Christopher Garnier, charged with second-degree murder in the death of Truro police officer Const. Catherine Campbell, arrives at Nova Supreme Court in Halifax on Tuesday, Nov. 21, 2017. The Canadian Press/Andrew Vaughan

Strangling off-duty cop gave killer PTSD, defence tells sentencing judge

A lawyer for a Halifax man who strangled an off-duty police officer argues his mental illness, brought on by the murder, should be a mitigating factor in deciding his parole eligibility.

A lawyer for a Halifax man who strangled an off-duty police officer argues that his mental illness — brought on by the murder — should be a mitigating factor in deciding his parole eligibility.

Christopher Garnier, 30, was convicted in December of second-degree murder and interfering with a dead body in the 2015 death of 36-year-old Catherine Campbell.

The jury found that Garnier strangled Campbell, a Truro police officer, and used a compost bin to dump her body near a harbour bridge on Sept. 11, 2015, after the pair met at a Halifax bar.

The murder conviction carries an automatic life sentence, but a hearing to determine when Garnier will be able to apply for parole is scheduled for Monday in Nova Scotia Supreme Court.

In submissions filed with the court, defence lawyer Joel Pink said his client was diagnosed with post-traumatic stress disorder by a psychiatrist hired by the defence, Dr.
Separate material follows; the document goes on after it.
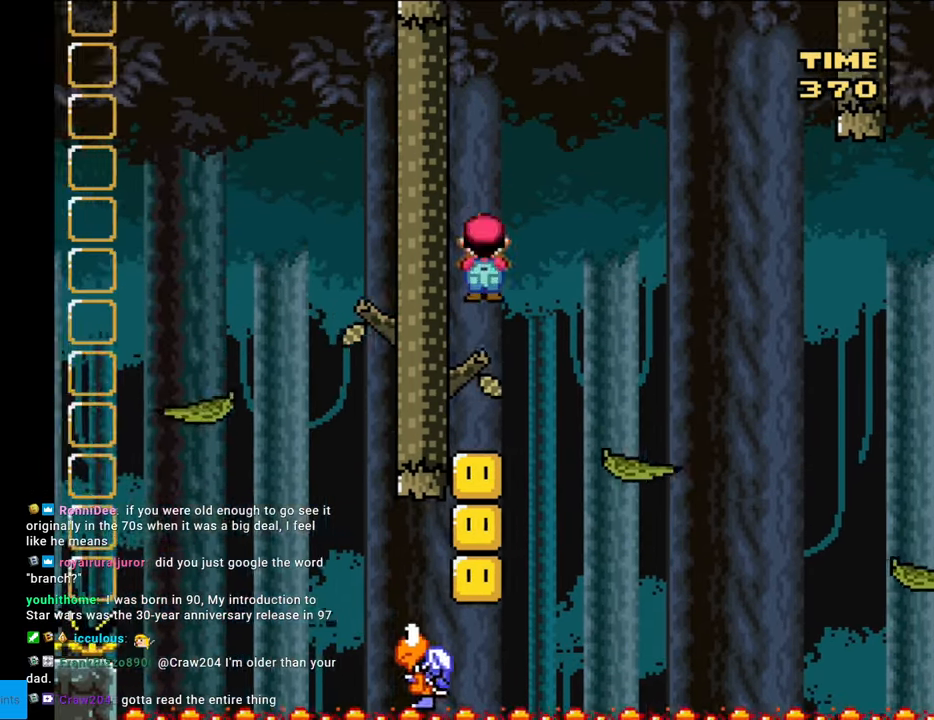
{"buttons": ["X"], "events": [[183, "A", "down"], [417, "A", "up"]]}
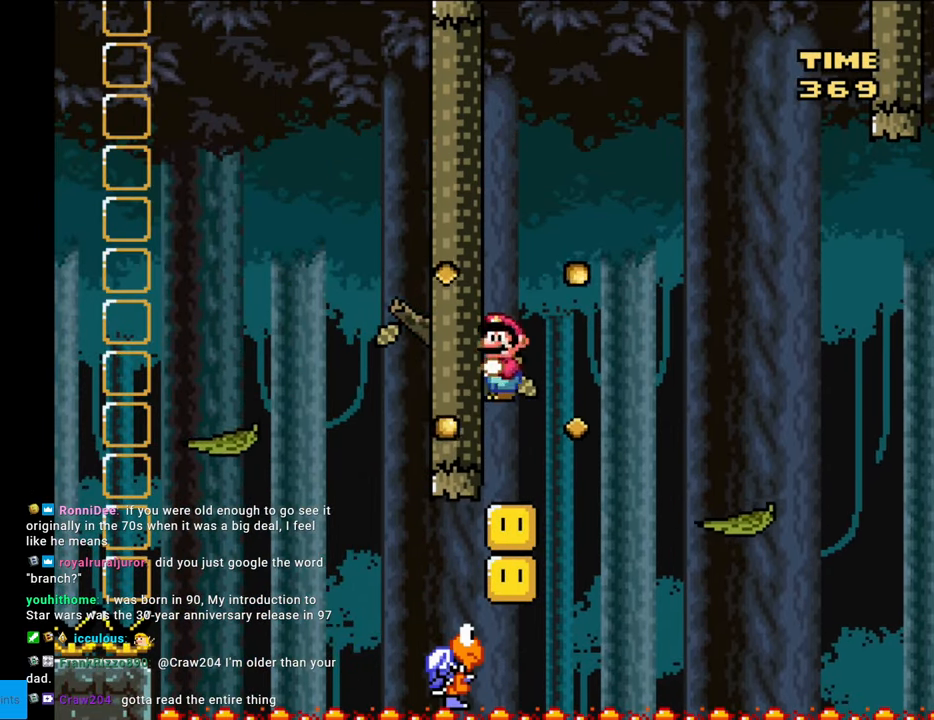
{"buttons": ["X"], "events": [[17, "A", "down"], [350, "A", "up"]]}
Stephen Hucker, and by the psychologist who is currently treating him.

The event that brought on the PTSD: the murder itself.

Hucker, who testified at the trial, said in a report that Garnier suffered from acute stress disorder immediately following Campbell’s death, Pink noted.

Garnier repeatedly told the jury he does not remember using a large green compost bin to dispose of the woman’s body near the bridge, where it stayed undetected for nearly five days.

“The testimony of Dr. Hucker clearly indicates that there is a strong link between Mr. Garnier’s illness and his interference with human remains; therefore, it should be considered a mitigating factor in his sentencing (on that charge),” Pink said in his submissions to Justice Joshua Arnold.

“Courts have consistently held that a sentencing court’s application to the principles of sentencing will be influenced by the presence of a mental illness. In such circumstances, the primary concern in sentencing shifts to treatment as the best means of ensuring the protection of the public and that the offending conduct is not repeated.”

Related: Man shot by police in 2017 pleads guilty to string of offences

Related: Police need policy on ‘grievous bodily harm’ calls: B.C. murder inquest

Parole eligibility for second-degree murder must be set between 10 and 25 years.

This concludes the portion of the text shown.